I would like to recognise the efforts that Mr McLaughlin has gone to in order to provide the only support group on the Gold Coast for those experiencing brain cancer. He is presently organising the third annual fundraiser walk, which will be held on 17 July, to raise month for the United Brain Tumour Support Group and cancer research. The walk will take place on the Gold Coast along the beach between Burleigh Heads and Miami, and Mr McLaughlin hopes that more than 200 people will get involved with the walk this year. All proceeds from the day will go towards funding research into brain cancer and building the support group. Support groups provide an exceptional service to the community, and I hope the United Brain Tumour Support Group continues to operate and provide the much-needed support to those affected by brain cancer.

While research is continuing, we need to remember that there are other, more established cancer risks that we can act on every day. The McPherson electorate is famous for its beautiful beaches and I would hope that, while the public remain concerned over mobile phone use, they also take care with known risks, like UV exposure, to avoid cases of melanoma.

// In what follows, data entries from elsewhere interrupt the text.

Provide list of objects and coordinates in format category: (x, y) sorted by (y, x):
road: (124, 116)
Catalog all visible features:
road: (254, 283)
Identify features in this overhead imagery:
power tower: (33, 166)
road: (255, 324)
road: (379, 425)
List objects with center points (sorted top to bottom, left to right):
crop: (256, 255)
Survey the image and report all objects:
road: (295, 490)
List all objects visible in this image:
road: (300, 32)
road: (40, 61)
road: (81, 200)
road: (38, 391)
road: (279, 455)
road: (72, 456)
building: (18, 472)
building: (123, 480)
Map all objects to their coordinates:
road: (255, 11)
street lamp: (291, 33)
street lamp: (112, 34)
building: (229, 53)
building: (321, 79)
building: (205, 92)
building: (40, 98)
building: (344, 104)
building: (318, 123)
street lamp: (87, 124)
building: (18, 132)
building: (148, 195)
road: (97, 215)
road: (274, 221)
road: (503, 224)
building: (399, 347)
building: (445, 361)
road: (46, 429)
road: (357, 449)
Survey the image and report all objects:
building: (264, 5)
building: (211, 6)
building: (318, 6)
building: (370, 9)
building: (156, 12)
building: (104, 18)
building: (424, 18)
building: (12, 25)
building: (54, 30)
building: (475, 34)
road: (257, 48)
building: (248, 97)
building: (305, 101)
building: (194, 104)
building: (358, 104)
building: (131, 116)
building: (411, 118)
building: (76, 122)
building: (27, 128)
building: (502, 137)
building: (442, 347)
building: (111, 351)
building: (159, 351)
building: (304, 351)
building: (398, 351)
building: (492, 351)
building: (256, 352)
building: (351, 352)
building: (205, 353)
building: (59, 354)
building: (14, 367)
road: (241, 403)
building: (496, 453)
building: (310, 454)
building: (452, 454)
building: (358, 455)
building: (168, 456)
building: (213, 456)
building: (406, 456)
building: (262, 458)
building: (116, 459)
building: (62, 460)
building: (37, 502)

According to the World Health Organisation, many cancers are not detectable for many years after the interactions that led to a tumour. And since mobile phones were not widely used until the early 1990s, studies at present can only assess those cancers that are evident within shorter time frames. In conclusion, given the large number of mobile phone users—currently estimated to be 4.6 billion, which is an extraordinary number—it is important to investigate, understand and monitor any potential public health impact. While the findings of the discussed reports remain inconclusive, there should be further ongoing studies to fully assess potential long-term effects of mobile phone use. In the meantime, as I have already discussed today, there are many ways the public can look at decreasing their use of mobile phones and electromagnetic fields. (Time expired.)